* _EXERCISE DESCRIPTION_
Swap each occurrence of "CIDADES" for "BRASIL" in the data below, changing nothing else, and reproduce the text without the pictures.

* _SUPPLIED DATA_
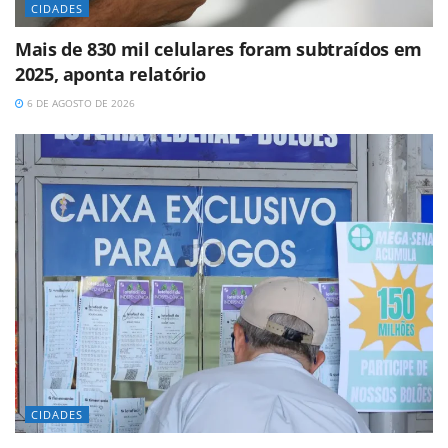
CIDADES
Mais de 830 mil celulares foram subtraídos em
2025, aponta relatório
6 DE AGOSTO DE 2026
CIDADES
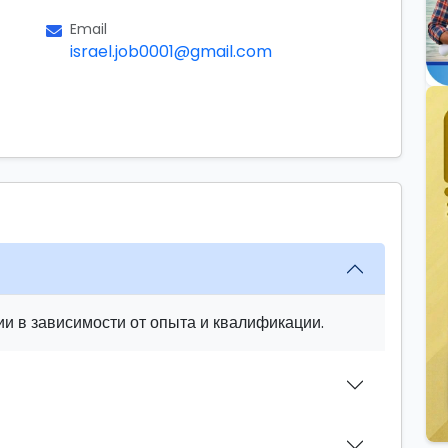
Email
israel.job0001@gmail.com
и в зависимости от опыта и квалификации.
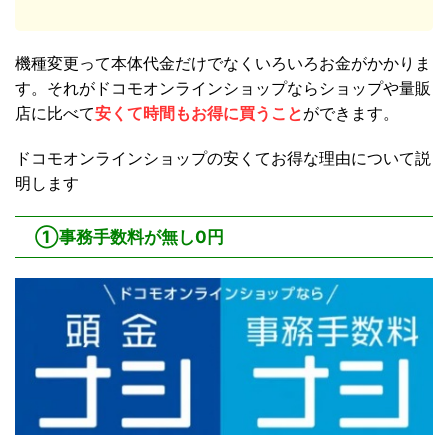
機種変更って本体代金だけでなくいろいろお金がかかりま
す。それがドコモオンラインショップならショップや量販
店に比べて
安くて時間もお得に買うこと
ができます。
ドコモオンラインショップの安くてお得な理由について説
明します
①事務手数料が無し0円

* _EXERCISE OUTPUT_
BRASIL
Mais de 830 mil celulares foram subtraídos em
2025, aponta relatório
6 DE AGOSTO DE 2026
BRASIL
Email
israel.job0001@gmail.com
и в зависимости от опыта и квалификации.
機種変更って本体代金だけでなくいろいろお金がかかりま
す。それがドコモオンラインショップならショップや量販
店に比べて
安くて時間もお得に買うこと
ができます。
ドコモオンラインショップの安くてお得な理由について説
明します
①事務手数料が無し0円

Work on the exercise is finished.